In my room there is no fridge, microwave or laundry services. Only one towel is distributed over the 21 days. I pack my yoga mat, jump rope and weights for exercise. Despite the hot weather – around 85 degrees Fahrenheit (30 degrees Celsius) – the hotel will not turn on the air conditioner due to concerns about transmission of the Covid virus.

Assuming I continue with the negative test, I still can’t get to Beijing. If the entire capital is closed, all flights will likely be cancelled.

Selina Wang broadcasts from a hotel in Kunming, China, where she has to self-quarantine for 21 days.

Even before the latest outbreak, arrivals from parts of China considered “high risk” had to spend another 14 days in government quarantine in Beijing. Fortunately, Jonah is not one of them at the moment. Domestic travelers arriving from low-risk destinations are required to spend at least seven days at home for health monitoring.

Chinese authorities have doubled down on their zero-Covid policy, arguing that it has allowed the country to avoid an explosion of deaths in other parts of the world and will buy time to vaccinate vulnerable groups such as the elderly and children.

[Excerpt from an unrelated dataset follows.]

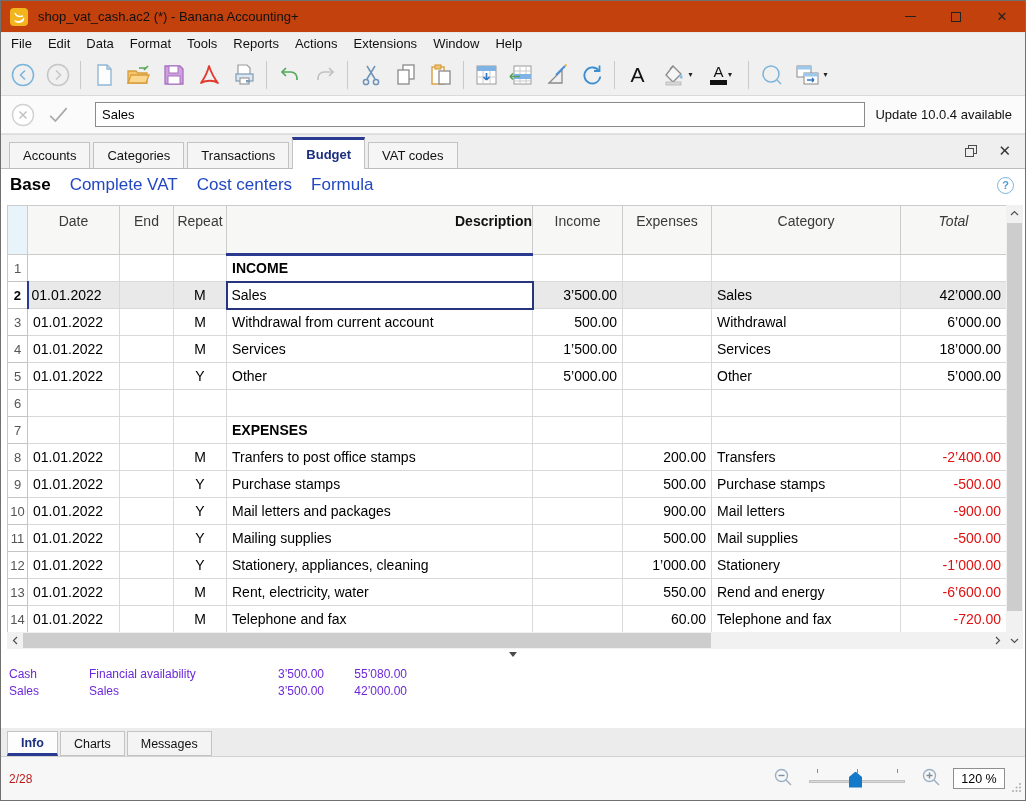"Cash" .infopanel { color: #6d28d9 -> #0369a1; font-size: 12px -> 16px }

“If we lose the control measures for Covid, a large number of people will be infected with many critical patients and deaths, causing the medical system to be overwhelmed,” National Health Commission Deputy Director Li Bin said Friday.

But critics say politics is more about politics than science.

President Xi has put his personal stamp on “zero-Covid,” and officials have often used the low death rate to argue that China’s system is superior to the West, as restrictions have been eased to reflect rising vaccination rates.

But in China, there is no sign of change, and people are getting tired.

In the third year of the epidemic, China still refuses to live with Covid. No issue is tolerated, regardless of cost.